構造主義【structuralism】

  構造主義を説明するための鍵となる概念の「構造」と「システム(体系)」は、概念用語としては古く、多義的な意味を持つ。構造主義とは、構造体と体系という概念の組み合わせで、「体系化された構造」ではなく、「構造化された体系」に基づいて対象を説明しようという態度である。一般的に、体系化された構造は、全体を構成する部分である個々の総和的な実在性全体を意味してはいない。むしろ、1つの要素の変化が直ちに他の諸要素や全体に影響を及ぼしてしまう、統合的な諸関係の総体が構造化された体系と理解するべきだろう。したがって、このような構造主義における構造概念という見方をすれば、体系化のための構造となる諸要素を概念的に捉えることの重要性が明確になる。 つまり、構造とは、事物の自然的、あるいは具体的な関係ではなく、事物が他から区別される差異によって、出現する関係の体系であり、それは、人間にとっては歴史的さらには社会的な実践や経験によって無意識に形成されている概念にすぎないとさえ言える。

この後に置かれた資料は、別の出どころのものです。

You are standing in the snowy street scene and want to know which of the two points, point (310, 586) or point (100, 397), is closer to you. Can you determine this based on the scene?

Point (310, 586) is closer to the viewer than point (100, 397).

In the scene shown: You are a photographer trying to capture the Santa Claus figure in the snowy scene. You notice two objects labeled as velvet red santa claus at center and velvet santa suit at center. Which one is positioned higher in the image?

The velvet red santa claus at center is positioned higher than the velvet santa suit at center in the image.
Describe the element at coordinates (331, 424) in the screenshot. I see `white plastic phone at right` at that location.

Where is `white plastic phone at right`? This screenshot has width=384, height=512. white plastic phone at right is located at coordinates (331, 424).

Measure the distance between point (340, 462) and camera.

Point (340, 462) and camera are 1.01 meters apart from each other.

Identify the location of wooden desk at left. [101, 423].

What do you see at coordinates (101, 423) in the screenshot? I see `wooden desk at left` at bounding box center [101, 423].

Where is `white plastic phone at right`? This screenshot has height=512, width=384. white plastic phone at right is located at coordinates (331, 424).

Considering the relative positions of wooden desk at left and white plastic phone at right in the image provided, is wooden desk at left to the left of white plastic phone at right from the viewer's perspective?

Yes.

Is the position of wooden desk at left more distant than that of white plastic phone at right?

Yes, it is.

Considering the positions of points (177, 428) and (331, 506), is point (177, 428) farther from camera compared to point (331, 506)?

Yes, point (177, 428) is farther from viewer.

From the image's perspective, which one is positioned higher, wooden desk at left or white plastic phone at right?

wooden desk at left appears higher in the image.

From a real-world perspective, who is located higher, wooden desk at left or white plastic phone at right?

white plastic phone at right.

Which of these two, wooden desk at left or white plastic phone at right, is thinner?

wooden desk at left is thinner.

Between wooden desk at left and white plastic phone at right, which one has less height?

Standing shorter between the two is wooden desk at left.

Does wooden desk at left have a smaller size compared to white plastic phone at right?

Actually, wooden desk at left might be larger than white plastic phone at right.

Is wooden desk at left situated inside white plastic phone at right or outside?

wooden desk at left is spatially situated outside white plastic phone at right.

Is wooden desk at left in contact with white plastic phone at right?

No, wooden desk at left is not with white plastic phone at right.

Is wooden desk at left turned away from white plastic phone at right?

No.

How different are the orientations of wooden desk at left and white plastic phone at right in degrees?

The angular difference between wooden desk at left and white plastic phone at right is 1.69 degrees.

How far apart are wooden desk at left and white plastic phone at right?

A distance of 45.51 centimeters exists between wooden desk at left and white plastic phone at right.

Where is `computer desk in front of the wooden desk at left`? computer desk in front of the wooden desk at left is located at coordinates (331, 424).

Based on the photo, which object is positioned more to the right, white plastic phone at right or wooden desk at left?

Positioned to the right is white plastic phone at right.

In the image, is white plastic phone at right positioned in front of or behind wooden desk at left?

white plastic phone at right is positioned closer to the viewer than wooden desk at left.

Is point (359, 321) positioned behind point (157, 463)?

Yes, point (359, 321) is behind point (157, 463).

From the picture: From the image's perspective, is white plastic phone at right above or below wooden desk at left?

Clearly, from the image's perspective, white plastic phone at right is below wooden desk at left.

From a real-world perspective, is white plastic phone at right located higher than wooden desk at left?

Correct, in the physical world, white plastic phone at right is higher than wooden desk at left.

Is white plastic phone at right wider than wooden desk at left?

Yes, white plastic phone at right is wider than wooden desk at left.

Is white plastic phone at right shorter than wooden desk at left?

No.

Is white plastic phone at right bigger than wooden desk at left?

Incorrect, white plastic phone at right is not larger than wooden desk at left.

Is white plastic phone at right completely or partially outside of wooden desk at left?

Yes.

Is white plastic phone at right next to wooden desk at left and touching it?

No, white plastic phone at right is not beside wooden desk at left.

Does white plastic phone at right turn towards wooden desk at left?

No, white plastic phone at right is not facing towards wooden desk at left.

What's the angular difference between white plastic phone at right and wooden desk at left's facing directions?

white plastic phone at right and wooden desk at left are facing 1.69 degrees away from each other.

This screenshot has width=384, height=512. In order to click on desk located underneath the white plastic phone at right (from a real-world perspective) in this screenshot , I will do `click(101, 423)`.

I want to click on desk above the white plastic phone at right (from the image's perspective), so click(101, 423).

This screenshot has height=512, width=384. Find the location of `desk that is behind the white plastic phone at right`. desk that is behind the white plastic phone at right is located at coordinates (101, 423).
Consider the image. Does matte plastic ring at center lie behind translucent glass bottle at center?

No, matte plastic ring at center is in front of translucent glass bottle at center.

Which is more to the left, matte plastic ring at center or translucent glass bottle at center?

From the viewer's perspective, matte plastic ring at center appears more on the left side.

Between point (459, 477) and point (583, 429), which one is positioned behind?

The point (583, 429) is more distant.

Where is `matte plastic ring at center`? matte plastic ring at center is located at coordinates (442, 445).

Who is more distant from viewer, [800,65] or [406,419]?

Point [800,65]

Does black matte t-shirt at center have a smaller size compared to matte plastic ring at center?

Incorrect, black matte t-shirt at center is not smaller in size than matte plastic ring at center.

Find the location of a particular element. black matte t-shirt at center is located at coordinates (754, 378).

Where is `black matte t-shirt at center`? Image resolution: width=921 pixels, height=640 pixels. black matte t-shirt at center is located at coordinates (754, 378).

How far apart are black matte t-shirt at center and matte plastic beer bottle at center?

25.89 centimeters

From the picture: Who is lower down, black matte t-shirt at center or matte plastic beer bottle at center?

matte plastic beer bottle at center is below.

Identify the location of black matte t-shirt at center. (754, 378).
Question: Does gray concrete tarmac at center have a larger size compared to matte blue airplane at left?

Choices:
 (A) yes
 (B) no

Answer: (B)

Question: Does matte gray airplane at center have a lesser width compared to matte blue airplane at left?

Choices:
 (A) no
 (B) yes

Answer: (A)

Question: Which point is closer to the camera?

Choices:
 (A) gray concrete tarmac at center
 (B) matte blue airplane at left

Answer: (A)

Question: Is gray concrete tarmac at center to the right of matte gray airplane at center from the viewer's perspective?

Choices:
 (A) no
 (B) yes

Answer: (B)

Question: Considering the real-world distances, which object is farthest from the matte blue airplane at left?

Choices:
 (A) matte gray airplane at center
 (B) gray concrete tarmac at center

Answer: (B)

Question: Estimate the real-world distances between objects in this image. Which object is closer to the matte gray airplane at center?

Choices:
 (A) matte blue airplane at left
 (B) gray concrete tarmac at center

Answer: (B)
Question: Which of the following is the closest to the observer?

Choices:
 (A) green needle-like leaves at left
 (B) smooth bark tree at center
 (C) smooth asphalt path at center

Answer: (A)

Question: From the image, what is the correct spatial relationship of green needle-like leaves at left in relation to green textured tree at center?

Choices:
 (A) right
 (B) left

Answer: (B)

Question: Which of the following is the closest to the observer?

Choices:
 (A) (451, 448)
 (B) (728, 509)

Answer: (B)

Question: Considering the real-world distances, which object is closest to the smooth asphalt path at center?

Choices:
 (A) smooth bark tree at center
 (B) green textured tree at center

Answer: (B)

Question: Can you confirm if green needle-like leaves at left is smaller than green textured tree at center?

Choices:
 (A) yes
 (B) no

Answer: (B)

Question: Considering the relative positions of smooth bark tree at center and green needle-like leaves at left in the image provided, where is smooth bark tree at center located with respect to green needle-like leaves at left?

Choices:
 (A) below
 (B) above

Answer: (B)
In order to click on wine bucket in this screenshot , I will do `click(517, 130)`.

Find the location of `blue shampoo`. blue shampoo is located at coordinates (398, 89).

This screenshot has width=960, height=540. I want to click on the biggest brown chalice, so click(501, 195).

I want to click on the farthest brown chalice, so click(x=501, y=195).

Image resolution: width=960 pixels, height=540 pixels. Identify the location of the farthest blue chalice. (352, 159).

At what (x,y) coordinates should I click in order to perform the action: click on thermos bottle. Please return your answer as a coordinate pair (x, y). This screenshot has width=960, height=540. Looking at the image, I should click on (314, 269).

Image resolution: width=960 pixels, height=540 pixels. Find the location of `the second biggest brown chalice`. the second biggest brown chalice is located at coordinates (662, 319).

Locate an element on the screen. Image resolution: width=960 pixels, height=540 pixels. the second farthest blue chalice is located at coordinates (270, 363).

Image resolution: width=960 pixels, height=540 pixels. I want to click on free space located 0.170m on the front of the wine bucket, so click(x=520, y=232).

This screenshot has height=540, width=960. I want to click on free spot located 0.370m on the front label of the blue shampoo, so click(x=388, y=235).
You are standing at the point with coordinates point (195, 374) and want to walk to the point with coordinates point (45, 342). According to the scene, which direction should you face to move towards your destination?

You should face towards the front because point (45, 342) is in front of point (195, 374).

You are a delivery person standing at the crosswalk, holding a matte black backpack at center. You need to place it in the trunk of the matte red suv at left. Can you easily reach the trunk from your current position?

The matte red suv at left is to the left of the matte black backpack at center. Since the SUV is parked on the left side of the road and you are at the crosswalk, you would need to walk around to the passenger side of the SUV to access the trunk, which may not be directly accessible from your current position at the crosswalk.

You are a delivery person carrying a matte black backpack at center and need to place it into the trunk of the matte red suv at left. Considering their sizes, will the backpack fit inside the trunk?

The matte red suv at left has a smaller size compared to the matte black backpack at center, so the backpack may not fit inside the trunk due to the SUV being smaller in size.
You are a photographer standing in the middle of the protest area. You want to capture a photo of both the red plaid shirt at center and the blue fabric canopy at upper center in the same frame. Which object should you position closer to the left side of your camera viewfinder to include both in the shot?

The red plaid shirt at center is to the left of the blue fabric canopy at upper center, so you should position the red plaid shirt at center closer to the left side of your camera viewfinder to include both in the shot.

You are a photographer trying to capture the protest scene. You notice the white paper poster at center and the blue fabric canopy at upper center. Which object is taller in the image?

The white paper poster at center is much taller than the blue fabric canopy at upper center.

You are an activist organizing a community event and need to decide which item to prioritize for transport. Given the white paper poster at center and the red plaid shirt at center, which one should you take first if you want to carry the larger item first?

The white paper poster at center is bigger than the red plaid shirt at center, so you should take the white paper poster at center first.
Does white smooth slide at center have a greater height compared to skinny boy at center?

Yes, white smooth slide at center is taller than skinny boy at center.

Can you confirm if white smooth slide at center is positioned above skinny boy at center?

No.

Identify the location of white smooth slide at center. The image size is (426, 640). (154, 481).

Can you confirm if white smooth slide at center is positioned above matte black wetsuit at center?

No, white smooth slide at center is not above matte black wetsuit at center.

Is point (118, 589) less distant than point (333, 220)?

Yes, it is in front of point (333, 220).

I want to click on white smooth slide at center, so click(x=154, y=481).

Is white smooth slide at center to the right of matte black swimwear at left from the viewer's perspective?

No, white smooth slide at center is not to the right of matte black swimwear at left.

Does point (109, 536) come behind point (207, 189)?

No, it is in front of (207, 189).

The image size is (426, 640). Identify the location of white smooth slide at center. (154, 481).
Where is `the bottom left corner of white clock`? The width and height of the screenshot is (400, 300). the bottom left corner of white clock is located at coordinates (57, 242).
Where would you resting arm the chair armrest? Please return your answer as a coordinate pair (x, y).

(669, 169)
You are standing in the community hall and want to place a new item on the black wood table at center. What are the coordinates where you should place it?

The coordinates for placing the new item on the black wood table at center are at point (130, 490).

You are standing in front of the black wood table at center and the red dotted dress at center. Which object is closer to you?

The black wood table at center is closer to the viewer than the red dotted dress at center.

特に、言語論的な意識や意思の表明、または、経験的な事象として社会関係、人間の無意識ながら文化の規則性となっているコミュニケーション形式までを、構造論または構造主義的な議論において、主観性と客観性の両方を持ち、批判することができる哲学的な立場であると考えられる。 デザインにとっては、社会構造の中で「体系化」される事物や、コミュニケーション手法での構造とその体系は、構造主義におけるそれらの評価が、デザイン対象となっている事物の構造や体系のデザイン評価に密接に連関している。最もそのことを印象づけるには、デザイン対象が、社会システムの中でとりわけシンボルとして、どのように認知・理解され、または無意識に受け入れられるのかを探求していく、デザイン手法の根底的な思考方法が求められる。特に、造形原語としてのデザイン提示は、構造主義的な批判や評価によって、デザインの意味性をより明確にし、社会システム、あるいは無意識的な社会制度にまでデザインの効用と効果を意図するという、デザイン戦略としての思考の方法論になるといえるだろう。